● Assignment: From the data, return each line holding the word "nhiễm".

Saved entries

◇ ◇ ◇ ◇ ◇ ◇ ◇

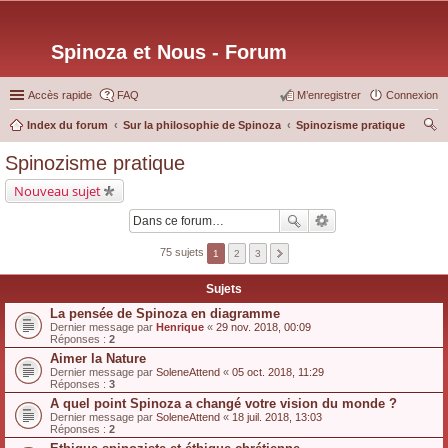
Spinoza et Nous - Forum
Accès rapide
FAQ
M’enregistrer
Connexion
Index du forum
Sur la philosophie de Spinoza
Spinozisme pratique
ec
Spinozisme pratique
her
Nouveau sujet
ch
er
75 sujets
1
2
3
Sujets
La pensée de Spinoza en diagramme
Dernier message par
Henrique
«
29 nov. 2018, 00:09
Réponses :
2
Aimer la Nature
Dernier message par
SoleneAttend
«
05 oct. 2018, 11:29
Réponses :
3
A quel point Spinoza a changé votre vision du monde ?
Dernier message par
SoleneAttend
«
18 juil. 2018, 13:03
Réponses :
2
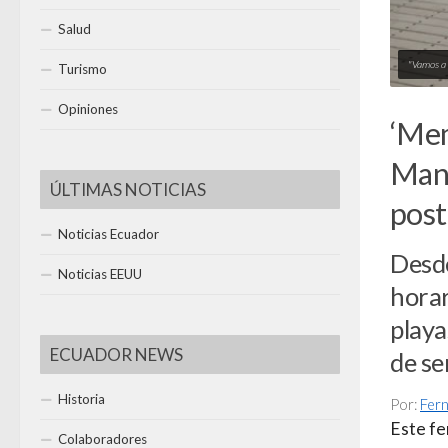
Salud
"Vamos a
Turismo
Opiniones
‘Mem
Manz
ÚLTIMAS NOTICIAS
pos
Noticias Ecuador
Desde
Noticias EEUU
horar
playa
ECUADOR NEWS
de se
Historia
Por:
Fer
Este fe
Colaboradores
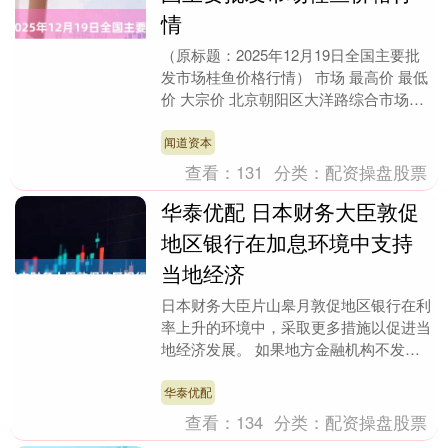
情
（原标题：2025年12月19日全国主要批
发市场桂鱼价格行情） 市场 最高价 最低
价 大宗价 北京朝阳区大洋路综合市场
60.00 56.00 57.50 江苏....
闻道资本
查看：
131
分类：
配资操盘股票
华泰优配 日本财务大臣敦促
地区银行在加息环境中支持
当地经济
日本财务大臣片山皋月敦促地区银行在利
率上升的环境中，采取更多措施以促进当
地经济发展。 如果地方金融机构不发放
支持当地发展的贷款，农村地区“将没有
未来，”片山皋月....
华泰优配
查看：
134
分类：
配资操盘股票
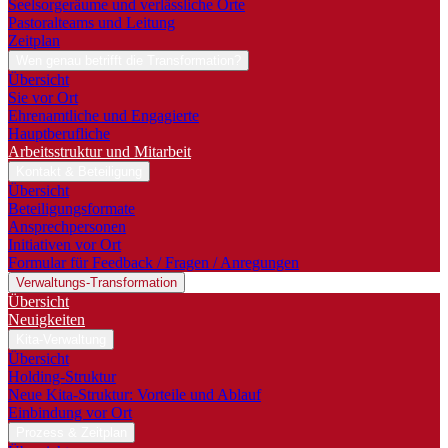
Seelsorgeräume und verlässliche Orte
Pastoralteams und Leitung
Zeitplan
Wen genau betrifft die Transformation?
Übersicht
Sie vor Ort
Ehrenamtliche und Engagierte
Hauptberufliche
Arbeitsstruktur und Mitarbeit
Kontakt & Beteiligung
Übersicht
Beteiligungsformate
Ansprechpersonen
Initiativen vor Ort
Formular für Feedback / Fragen / Anregungen
Verwaltungs-Transformation
Übersicht
Neuigkeiten
Kita-Verwaltung
Übersicht
Holding-Struktur
Neue Kita-Struktur: Vorteile und Ablauf
Einbindung vor Ort
Prozess & Zeitplan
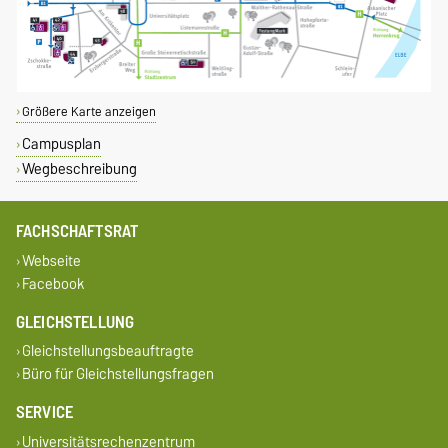
Größere Karte anzeigen
Campusplan
Wegbeschreibung
FACHSCHAFTSRAT
Webseite
Facebook
GLEICHSTELLUNG
Gleichstellungsbeauftragte
Büro für Gleichstellungsfragen
SERVICE
Universitätsrechenzentrum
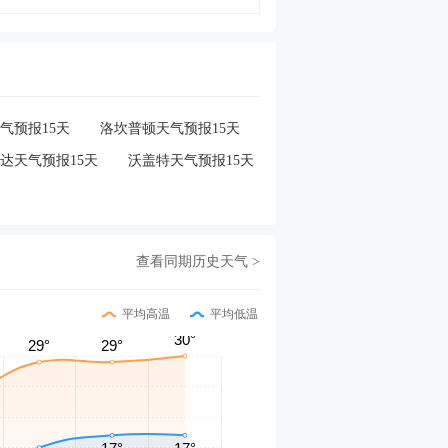
气预报15天
洛坎普顿天气预报15天
达天气预报15天
沃盖特天气预报15天
查看同期历史天气 >
平均高温
平均低温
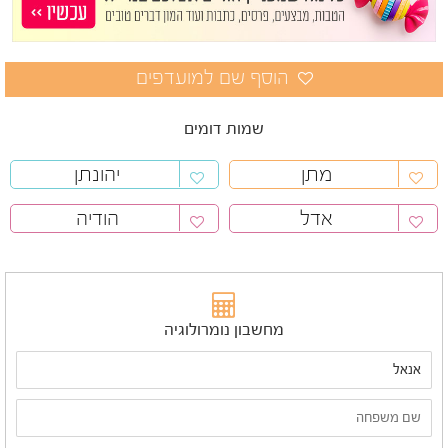
שמות דומים
מתן
יהונתן
אדל
הודיה
מחשבון נומרולוגיה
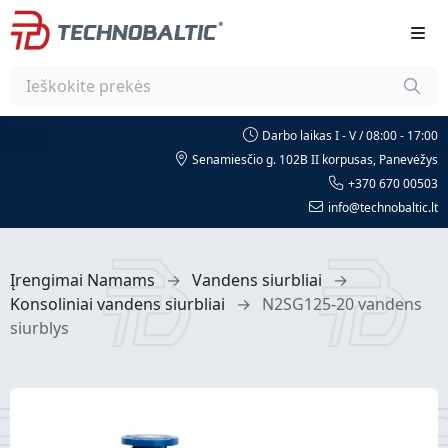
Darbo laikas I - V / 08:00 - 17:00
Senamiesčio g. 102B II korpusas, Panevėžys
+370 670 00503
info@technobaltic.lt
Įrengimai Namams
→
Vandens siurbliai
→
Konsoliniai vandens siurbliai
→
N2SG125-20 vandens
siurblys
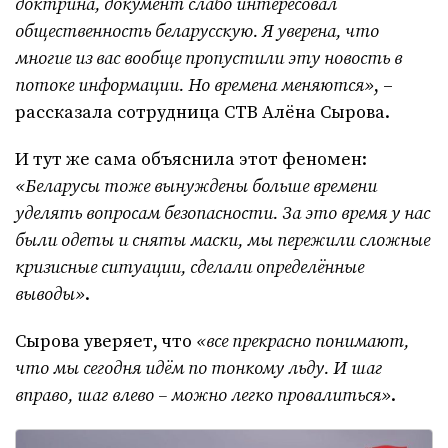
доктрина, документ слабо интересовал
общественность беларусскую. Я уверена, что
многие из вас вообще пропустили эту новость в
потоке информации. Но времена меняются»
, –
рассказала сотрудница СТВ Алёна Сырова.
И тут же сама объяснила этот феномен:
«Беларусы тоже вынуждены больше времени
уделять вопросам безопасности. За это время у нас
были одеты и сняты маски, мы пережили сложные
кризисные ситуации, сделали определённые
выводы»
.
Сырова уверяет, что
«все прекрасно понимают,
что мы сегодня идём по тонкому льду. И шаг
вправо, шаг влево – можно легко провалиться»
.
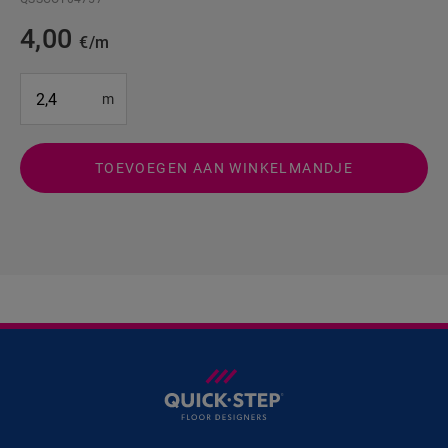
4,00
€/m
#SR Surface Input#
m
TOEVOEGEN AAN WINKELMANDJE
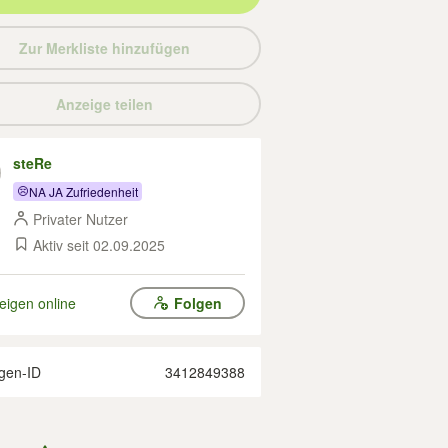
Zur Merkliste hinzufügen
Anzeige teilen
steRe
NA JA Zufriedenheit
Privater Nutzer
Aktiv seit 02.09.2025
eigen online
Folgen
gen-ID
3412849388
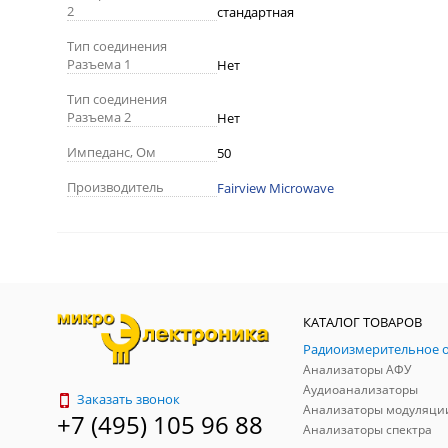
2
стандартная
Тип соединения
Разъема 1
Нет
Тип соединения
Разъема 2
Нет
Импеданс, Ом
50
Производитель
Fairview Microwave
КАТАЛОГ ТОВАРОВ
Анализаторы АФУ
Аудиоанализаторы
Заказать звонок
Анализаторы модуляци
+7 (495) 105 96 88
Анализаторы спектра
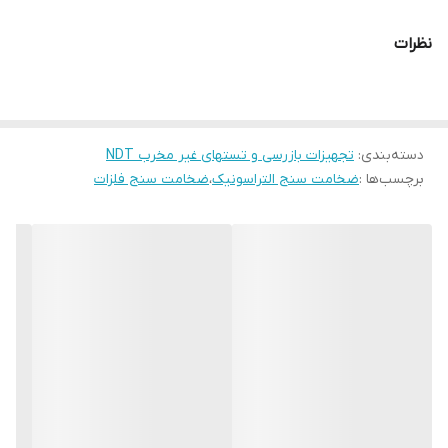
صوت در آن تعریف شده است را تعیین کرد.
Operation manual 1 pc.
نظرات
Ultrasonic sensor 1 pc.
Optional accessories:
1.USB data output
2.Bluetooth data output
دسته‌بندی
:
تجهیزات بازرسی و تستهای غیر مخرب NDT
برچسب‌ها :
ضخامت سنج التراسونیک
،
ضخامت سنج فلزات
3. 6Mφ6mm thin Material probe:
Measuring range(steel): 1.0 50.0mm
Operating temperature: -10~+60°C
4. 5Mφ12high temperature probe:
Measuring range(steel): 1.0~225.0mm(normal
temperature)
Measuring range(steel): 4.0~100.0mm (high
temperature)
Operating temperature: -10~+300°C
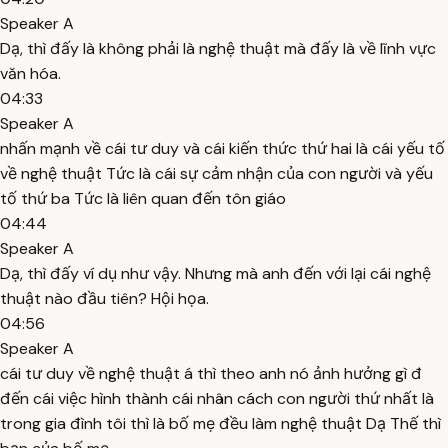
Speaker A
Dạ, thì đấy là không phải là nghệ thuật mà đấy là về lĩnh vực
văn hóa.
04:33
Speaker A
nhấn mạnh về cái tư duy và cái kiến thức thứ hai là cái yếu tố
về nghệ thuật Tức là cái sự cảm nhận của con người và yếu
tố thứ ba Tức là liên quan đến tôn giáo
04:44
Speaker A
Dạ, thì đấy ví dụ như vậy. Nhưng mà anh đến với lại cái nghệ
thuật nào đầu tiên? Hội họa.
04:56
Speaker A
cái tư duy về nghệ thuật á thì theo anh nó ảnh hưởng gì đ
đến cái việc hình thành cái nhân cách con người thứ nhất là
trong gia đình tôi thì là bố mẹ đều làm nghệ thuật Dạ Thế thì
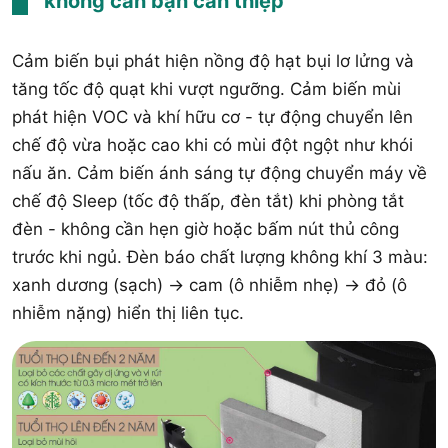
không cần bạn can thiệp
Cảm biến bụi phát hiện nồng độ hạt bụi lơ lửng và
tăng tốc độ quạt khi vượt ngưỡng. Cảm biến mùi
phát hiện VOC và khí hữu cơ - tự động chuyển lên
chế độ vừa hoặc cao khi có mùi đột ngột như khói
nấu ăn. Cảm biến ánh sáng tự động chuyển máy về
chế độ Sleep (tốc độ thấp, đèn tắt) khi phòng tắt
đèn - không cần hẹn giờ hoặc bấm nút thủ công
trước khi ngủ. Đèn báo chất lượng không khí 3 màu:
xanh dương (sạch) → cam (ô nhiễm nhẹ) → đỏ (ô
nhiễm nặng) hiển thị liên tục.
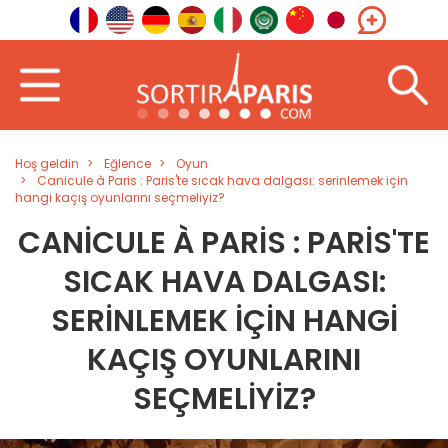
Hoş geldin
Eğlence
Oyun
Canicule à Paris : Paris'te sıcak hava dalgası: serinlemek için
hangi kaçış oyunlarını seçmeliyiz?
CANICULE À PARIS : PARIS'TE
SICAK HAVA DALGASI:
SERINLEMEK IÇIN HANGI
KAÇIŞ OYUNLARINI
SEÇMELIYIZ?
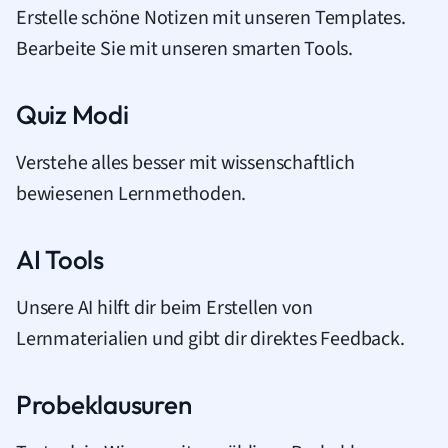
Erstelle schöne Notizen mit unseren Templates.
Bearbeite Sie mit unseren smarten Tools.
Quiz Modi
Verstehe alles besser mit wissenschaftlich
bewiesenen Lernmethoden.
AI Tools
Unsere AI hilft dir beim Erstellen von
Lernmaterialien und gibt dir direktes Feedback.
Probeklausuren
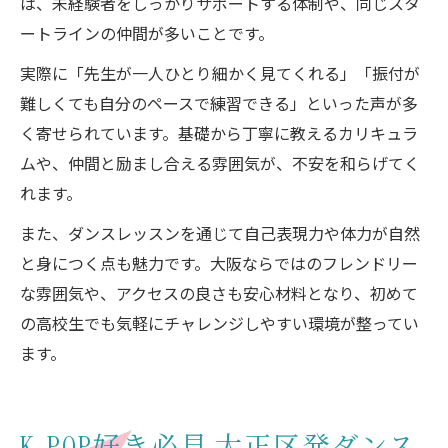
は、未経験者をしっかりサポートする体制や、同じスタ
ートラインの仲間が多いことです。
実際に「先生が一人ひとり細かく見てくれる」「振付が
難しくても自分のペースで練習できる」といった声が多
く寄せられています。基礎から丁寧に教えるカリキュラ
ムや、仲間と励まし合える雰囲気が、不安を和らげてく
れます。
また、ダンスレッスンを通じて自己表現力や体力が自然
と身につく点も魅力です。大阪ならではのフレンドリー
な雰囲気や、アクセスの良さも安心材料となり、初めて
の高校生でも気軽にチャレンジしやすい環境が整ってい
ます。
K-POP好き必見 大正区発ダンス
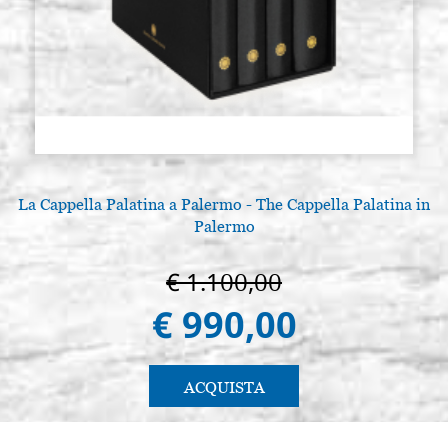
La Cappella Palatina a Palermo - The Cappella Palatina in
Palermo
€ 1.100,00
€ 990,00
ACQUISTA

◇ ◇ ◇ ◇ ◇ ◇ ◇

● Response below:
xanh dương (sạch) → cam (ô nhiễm nhẹ) → đỏ (ô
nhiễm nặng) hiển thị liên tục.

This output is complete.